- [The task]: Copy the items from the first line through the line containing "collectors: J. Ortega", swapping "collection date" for "date collected" and leaving everything else unchanged.

___

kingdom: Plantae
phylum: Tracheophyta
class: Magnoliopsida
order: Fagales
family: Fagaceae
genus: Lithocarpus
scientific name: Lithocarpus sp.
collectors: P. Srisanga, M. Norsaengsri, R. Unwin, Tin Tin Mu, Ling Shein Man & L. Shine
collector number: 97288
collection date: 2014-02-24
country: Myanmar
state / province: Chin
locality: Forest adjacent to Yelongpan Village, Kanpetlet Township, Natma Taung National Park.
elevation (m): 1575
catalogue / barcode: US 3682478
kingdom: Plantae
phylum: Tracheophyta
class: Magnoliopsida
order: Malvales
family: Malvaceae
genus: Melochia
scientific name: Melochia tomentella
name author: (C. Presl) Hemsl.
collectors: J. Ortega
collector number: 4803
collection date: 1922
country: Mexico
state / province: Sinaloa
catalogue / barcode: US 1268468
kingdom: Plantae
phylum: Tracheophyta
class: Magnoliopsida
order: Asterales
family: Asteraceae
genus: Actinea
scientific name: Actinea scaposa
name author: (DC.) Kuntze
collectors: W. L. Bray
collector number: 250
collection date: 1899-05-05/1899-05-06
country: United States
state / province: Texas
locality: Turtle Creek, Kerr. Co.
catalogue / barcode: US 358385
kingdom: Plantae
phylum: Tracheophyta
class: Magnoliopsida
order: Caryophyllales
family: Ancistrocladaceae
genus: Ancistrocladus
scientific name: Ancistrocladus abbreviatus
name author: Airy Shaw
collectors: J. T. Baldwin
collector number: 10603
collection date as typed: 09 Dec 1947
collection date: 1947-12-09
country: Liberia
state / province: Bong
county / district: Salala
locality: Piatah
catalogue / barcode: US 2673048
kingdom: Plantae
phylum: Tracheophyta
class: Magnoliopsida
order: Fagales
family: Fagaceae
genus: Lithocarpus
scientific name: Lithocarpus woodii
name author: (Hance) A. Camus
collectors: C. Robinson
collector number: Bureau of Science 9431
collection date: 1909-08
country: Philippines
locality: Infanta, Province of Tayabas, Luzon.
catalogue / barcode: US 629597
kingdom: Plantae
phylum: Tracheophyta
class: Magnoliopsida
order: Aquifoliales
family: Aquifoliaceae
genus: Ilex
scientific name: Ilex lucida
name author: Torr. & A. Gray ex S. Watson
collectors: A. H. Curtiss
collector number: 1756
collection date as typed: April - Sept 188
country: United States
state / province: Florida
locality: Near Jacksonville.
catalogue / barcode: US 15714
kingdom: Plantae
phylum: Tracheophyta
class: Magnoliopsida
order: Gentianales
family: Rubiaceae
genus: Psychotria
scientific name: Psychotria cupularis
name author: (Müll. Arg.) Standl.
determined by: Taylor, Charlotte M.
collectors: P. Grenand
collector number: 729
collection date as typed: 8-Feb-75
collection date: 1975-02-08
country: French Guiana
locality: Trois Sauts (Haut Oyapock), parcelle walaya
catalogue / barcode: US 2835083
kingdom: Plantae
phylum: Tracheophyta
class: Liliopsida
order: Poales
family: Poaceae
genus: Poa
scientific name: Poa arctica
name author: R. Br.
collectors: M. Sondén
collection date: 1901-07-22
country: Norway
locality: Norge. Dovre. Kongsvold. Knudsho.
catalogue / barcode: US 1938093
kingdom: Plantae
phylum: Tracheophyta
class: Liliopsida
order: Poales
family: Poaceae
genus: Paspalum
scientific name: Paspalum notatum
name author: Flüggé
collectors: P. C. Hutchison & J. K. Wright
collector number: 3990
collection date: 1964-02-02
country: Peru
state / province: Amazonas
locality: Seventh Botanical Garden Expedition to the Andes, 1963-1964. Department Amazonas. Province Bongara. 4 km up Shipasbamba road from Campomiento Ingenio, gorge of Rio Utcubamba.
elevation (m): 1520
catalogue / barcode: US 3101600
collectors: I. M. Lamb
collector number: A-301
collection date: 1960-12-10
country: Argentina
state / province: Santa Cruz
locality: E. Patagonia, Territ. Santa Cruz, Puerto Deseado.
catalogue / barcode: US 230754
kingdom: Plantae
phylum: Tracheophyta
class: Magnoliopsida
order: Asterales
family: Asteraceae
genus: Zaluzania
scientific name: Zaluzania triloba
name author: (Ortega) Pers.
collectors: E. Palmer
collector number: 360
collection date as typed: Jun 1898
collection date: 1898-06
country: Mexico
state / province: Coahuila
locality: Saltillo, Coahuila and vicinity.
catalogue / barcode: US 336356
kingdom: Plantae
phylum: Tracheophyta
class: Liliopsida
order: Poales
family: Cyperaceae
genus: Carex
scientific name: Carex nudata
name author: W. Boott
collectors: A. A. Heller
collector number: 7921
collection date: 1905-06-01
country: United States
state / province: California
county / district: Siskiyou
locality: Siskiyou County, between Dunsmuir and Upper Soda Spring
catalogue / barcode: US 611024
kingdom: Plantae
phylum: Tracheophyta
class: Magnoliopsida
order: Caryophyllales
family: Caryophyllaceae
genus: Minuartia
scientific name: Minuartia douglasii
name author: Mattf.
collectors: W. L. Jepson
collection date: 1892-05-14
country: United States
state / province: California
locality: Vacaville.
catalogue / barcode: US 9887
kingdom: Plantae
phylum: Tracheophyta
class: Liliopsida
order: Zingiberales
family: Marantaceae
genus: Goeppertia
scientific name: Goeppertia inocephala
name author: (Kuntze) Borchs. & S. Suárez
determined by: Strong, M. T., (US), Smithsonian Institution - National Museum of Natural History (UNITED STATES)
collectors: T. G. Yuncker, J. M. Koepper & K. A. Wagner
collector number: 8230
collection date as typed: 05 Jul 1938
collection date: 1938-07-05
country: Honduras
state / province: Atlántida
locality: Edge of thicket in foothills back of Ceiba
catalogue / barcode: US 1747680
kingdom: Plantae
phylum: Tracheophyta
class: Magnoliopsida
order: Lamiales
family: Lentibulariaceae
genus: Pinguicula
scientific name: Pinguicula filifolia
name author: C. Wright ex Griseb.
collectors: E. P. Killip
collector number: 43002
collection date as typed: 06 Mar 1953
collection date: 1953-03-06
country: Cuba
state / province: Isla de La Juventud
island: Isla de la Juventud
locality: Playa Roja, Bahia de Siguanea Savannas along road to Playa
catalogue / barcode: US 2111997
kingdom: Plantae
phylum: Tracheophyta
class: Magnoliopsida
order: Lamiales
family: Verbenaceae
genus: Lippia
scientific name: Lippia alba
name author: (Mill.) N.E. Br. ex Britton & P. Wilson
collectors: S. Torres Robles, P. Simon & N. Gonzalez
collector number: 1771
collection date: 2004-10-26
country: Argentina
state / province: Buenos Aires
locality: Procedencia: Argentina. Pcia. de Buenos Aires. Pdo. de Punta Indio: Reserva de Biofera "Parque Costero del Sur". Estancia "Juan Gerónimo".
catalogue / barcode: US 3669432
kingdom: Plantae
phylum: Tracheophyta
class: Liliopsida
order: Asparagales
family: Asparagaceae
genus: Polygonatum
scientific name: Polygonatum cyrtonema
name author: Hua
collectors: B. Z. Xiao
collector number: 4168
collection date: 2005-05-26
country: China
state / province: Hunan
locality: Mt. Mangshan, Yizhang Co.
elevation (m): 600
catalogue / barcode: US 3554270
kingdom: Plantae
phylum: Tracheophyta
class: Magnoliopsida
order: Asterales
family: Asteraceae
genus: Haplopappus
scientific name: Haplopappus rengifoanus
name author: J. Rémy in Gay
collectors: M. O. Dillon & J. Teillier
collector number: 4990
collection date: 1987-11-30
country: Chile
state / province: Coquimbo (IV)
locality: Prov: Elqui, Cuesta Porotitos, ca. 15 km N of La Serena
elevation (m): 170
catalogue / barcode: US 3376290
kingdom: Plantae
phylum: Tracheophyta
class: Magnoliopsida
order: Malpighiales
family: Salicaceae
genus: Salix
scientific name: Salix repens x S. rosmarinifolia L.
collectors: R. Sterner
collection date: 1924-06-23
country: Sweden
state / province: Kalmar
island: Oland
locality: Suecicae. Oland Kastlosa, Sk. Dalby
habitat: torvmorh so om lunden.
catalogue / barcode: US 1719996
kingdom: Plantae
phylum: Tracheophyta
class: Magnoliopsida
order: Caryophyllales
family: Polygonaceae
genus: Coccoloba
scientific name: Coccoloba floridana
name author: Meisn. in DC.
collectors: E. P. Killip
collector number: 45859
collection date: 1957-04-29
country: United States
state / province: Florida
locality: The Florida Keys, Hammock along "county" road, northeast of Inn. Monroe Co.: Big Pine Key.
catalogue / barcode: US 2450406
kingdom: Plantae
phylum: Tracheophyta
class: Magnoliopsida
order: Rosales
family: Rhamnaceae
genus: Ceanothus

___

- [Solution for this exercise]:
kingdom: Plantae
phylum: Tracheophyta
class: Magnoliopsida
order: Fagales
family: Fagaceae
genus: Lithocarpus
scientific name: Lithocarpus sp.
collectors: P. Srisanga, M. Norsaengsri, R. Unwin, Tin Tin Mu, Ling Shein Man & L. Shine
collector number: 97288
date collected: 2014-02-24
country: Myanmar
state / province: Chin
locality: Forest adjacent to Yelongpan Village, Kanpetlet Township, Natma Taung National Park.
elevation (m): 1575
catalogue / barcode: US 3682478
kingdom: Plantae
phylum: Tracheophyta
class: Magnoliopsida
order: Malvales
family: Malvaceae
genus: Melochia
scientific name: Melochia tomentella
name author: (C. Presl) Hemsl.
collectors: J. Ortega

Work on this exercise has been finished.